Exaptation as a mechanism for functional reinforcement of an animal pheromone system.

Published: 6 September 2018| Version 1 | DOI: 10.17632/9xyp88y6n5.1
Contributors:
Margo Maex, Dag Treer, Henri De Greve, Paul Proost, Ines Van Boxclaer, Franky Bossuyt

Description

We investigated the evolutionary trajectory of a series of 15 kDa proteins – termed persuasins – that were co-opted more recently alongside the ancient sodefrin precursor-like factor (SPF) courtship pheromone system in salamanders. Expression, genomic and molecular phylogenetic analyses show that persuasins originated from a gene that is expressed as a multi-domain protein in internal organs where it has no pheromone function, but underwent gene duplication and neofunctionalisation.
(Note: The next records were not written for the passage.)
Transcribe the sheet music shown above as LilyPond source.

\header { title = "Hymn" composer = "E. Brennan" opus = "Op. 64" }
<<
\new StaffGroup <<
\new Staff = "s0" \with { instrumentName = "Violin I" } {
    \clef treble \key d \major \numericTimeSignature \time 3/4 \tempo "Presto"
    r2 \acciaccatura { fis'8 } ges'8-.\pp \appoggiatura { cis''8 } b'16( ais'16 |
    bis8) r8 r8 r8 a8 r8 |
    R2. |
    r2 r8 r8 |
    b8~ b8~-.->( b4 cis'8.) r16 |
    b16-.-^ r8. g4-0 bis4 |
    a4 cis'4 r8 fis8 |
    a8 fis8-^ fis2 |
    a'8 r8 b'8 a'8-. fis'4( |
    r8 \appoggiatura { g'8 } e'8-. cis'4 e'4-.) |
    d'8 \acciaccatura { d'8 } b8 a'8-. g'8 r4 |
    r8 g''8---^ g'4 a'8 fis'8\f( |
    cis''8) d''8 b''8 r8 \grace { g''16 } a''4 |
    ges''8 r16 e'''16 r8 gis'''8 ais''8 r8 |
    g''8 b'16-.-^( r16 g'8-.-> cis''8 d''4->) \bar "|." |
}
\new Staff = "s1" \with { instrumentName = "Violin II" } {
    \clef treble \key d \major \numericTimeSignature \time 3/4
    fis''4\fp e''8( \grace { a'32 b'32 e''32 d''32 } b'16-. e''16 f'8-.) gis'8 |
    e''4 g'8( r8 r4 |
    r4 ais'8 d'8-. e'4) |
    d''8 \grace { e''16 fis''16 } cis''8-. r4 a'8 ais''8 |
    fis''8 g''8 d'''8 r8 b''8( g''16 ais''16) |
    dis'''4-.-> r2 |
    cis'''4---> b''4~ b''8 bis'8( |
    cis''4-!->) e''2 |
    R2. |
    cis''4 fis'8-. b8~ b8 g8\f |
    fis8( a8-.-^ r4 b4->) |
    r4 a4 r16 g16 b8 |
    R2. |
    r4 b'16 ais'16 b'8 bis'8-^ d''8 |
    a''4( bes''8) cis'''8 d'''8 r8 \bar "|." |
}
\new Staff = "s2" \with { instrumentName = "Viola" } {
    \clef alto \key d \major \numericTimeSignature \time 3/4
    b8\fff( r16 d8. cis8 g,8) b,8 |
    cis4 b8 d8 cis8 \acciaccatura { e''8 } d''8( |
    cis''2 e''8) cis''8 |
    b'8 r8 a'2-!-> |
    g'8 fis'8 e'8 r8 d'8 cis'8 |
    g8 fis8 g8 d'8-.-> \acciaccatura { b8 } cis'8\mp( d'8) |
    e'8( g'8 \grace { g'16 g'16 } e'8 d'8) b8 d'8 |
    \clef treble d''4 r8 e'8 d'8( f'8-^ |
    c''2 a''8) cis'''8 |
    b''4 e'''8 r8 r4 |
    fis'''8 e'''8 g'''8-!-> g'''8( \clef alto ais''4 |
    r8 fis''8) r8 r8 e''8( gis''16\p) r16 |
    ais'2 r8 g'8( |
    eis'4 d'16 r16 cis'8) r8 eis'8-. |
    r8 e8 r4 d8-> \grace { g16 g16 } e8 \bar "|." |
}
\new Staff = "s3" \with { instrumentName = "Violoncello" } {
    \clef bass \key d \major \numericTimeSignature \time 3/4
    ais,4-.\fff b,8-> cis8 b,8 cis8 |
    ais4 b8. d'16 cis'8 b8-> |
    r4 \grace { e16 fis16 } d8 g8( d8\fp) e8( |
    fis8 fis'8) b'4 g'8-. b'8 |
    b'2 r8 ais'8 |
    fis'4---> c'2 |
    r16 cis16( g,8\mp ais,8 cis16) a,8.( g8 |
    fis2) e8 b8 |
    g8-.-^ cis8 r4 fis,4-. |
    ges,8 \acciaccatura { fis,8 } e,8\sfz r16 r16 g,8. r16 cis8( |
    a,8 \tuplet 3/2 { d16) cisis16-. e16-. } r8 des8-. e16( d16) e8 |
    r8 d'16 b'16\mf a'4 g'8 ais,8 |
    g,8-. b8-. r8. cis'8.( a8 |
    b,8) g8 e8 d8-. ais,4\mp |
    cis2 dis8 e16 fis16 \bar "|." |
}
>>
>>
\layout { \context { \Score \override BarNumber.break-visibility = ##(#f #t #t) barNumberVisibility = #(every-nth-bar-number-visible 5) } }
The subsequent evolution combined domain-loss and the introduction of a proteolytic cleavage site in the duplicated gene to give rise to two-domain cysteine rich proteins with structural properties similar to SPF pheromones In the absence of an NCBI database for sequences assembled by third party analyses (assembly of publicly available reads, RNA sequencing), we deposited nucleotide and amino acid sequences of persuasin and DUF-persuasin transcripts assembled from publicly available short reads (NCBI: SRA) on the Mendeley Data repository. Sources of publicly available SRA datasets are cited in the main article and supplemental information (Maex et al. (2018) Exaptation as a mechanism for functional reinforcement of an animal pheromone system).